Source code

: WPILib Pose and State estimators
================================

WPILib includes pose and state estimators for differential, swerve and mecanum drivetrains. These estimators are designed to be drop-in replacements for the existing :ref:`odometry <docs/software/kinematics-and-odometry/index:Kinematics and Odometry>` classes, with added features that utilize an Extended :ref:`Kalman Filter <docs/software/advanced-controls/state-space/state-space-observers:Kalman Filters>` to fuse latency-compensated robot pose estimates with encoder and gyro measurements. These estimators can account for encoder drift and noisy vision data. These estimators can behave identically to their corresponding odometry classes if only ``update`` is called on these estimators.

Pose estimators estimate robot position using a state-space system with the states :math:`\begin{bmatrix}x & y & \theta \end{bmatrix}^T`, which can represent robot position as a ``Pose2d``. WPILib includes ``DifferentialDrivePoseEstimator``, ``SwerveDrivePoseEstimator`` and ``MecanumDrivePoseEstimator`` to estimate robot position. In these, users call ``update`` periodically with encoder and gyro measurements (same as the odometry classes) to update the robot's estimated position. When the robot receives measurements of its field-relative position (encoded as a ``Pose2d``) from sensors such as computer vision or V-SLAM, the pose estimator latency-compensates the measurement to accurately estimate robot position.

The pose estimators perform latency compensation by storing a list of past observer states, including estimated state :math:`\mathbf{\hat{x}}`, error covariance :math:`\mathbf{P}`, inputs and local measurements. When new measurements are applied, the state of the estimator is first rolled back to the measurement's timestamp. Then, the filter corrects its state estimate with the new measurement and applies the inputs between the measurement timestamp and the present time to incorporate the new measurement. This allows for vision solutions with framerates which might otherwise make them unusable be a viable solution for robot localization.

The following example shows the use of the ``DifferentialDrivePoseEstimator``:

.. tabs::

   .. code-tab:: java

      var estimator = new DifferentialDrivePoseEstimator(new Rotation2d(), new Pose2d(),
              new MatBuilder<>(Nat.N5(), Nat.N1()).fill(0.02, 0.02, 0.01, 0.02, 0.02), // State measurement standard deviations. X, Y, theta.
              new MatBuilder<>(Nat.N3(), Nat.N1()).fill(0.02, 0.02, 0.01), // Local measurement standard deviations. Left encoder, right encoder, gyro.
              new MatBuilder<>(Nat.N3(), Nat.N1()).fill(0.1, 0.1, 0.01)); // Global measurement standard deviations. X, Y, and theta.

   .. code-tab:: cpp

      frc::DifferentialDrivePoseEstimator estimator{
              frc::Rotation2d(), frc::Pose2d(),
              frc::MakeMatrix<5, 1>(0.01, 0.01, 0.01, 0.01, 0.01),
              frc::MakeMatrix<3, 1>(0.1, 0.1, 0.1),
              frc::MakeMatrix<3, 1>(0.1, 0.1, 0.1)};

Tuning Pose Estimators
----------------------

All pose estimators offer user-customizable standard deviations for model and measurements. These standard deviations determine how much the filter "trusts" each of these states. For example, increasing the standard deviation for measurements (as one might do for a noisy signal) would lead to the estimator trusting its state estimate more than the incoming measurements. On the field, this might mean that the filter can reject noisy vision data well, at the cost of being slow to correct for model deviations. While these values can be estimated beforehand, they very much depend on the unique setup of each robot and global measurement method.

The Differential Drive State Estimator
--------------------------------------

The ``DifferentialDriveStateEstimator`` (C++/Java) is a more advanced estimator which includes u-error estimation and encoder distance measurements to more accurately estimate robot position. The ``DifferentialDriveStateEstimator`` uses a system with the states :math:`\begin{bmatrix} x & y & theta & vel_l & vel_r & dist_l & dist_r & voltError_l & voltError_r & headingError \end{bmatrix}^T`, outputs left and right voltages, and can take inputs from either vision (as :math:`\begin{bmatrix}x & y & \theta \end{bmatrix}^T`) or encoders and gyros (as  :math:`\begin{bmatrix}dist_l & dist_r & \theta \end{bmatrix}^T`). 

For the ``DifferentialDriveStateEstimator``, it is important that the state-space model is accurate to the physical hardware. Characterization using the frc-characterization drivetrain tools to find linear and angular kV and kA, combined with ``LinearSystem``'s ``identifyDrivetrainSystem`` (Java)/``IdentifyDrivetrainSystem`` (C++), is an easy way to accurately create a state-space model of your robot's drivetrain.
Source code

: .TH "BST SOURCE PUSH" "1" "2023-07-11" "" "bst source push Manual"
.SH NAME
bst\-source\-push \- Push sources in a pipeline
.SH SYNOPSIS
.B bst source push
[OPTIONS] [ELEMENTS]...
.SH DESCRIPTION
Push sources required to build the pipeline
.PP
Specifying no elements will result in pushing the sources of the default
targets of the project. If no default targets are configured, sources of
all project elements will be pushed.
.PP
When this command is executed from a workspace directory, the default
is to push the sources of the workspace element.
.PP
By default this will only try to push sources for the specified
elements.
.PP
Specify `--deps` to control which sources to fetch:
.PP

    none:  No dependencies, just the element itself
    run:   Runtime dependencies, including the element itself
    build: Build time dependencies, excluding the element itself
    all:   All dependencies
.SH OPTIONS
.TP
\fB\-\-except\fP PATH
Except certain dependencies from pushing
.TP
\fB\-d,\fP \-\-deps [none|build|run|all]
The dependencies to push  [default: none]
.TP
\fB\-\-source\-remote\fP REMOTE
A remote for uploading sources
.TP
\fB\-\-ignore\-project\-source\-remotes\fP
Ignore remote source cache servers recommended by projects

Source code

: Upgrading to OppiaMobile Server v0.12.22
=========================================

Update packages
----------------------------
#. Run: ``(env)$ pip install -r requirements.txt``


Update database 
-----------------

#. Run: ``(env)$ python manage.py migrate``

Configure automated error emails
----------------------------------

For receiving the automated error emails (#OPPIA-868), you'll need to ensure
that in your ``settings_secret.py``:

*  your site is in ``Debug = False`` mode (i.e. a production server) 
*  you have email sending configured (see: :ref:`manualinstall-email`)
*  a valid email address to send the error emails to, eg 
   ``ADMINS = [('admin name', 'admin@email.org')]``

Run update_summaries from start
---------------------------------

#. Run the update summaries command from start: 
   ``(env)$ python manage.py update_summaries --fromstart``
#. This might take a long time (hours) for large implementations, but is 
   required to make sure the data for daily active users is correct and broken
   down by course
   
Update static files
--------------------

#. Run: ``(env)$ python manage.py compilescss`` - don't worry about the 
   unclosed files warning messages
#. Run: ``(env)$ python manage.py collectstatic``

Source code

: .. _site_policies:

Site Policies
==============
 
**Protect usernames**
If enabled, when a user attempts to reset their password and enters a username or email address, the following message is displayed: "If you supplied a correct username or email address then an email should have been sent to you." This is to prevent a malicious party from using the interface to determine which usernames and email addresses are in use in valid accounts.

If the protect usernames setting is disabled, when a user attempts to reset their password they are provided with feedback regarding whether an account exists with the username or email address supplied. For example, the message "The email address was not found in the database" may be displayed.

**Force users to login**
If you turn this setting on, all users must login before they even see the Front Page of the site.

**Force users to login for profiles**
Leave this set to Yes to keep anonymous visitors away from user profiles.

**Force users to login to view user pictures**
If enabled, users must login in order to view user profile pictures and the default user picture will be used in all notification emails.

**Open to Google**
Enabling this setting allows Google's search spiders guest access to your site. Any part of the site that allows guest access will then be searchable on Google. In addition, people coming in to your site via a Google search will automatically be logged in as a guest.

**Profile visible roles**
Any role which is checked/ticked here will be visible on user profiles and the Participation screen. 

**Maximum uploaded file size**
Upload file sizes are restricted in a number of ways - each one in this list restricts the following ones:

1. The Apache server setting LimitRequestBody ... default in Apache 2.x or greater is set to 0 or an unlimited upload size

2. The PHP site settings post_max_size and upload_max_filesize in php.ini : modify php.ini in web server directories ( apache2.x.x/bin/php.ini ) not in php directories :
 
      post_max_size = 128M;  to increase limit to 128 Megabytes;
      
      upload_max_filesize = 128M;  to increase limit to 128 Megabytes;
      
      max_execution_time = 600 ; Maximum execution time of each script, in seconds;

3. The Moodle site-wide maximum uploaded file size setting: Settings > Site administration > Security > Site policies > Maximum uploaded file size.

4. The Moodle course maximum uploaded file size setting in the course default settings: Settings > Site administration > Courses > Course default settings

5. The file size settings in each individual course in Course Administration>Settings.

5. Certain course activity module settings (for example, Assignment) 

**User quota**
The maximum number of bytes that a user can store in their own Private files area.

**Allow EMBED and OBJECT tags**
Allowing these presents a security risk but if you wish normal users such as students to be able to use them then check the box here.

^^^^^^^^

## Task statement:
Copy each line above where "automated" appears.

## Result:
Configure automated error emails
For receiving the automated error emails (#OPPIA-868), you'll need to ensure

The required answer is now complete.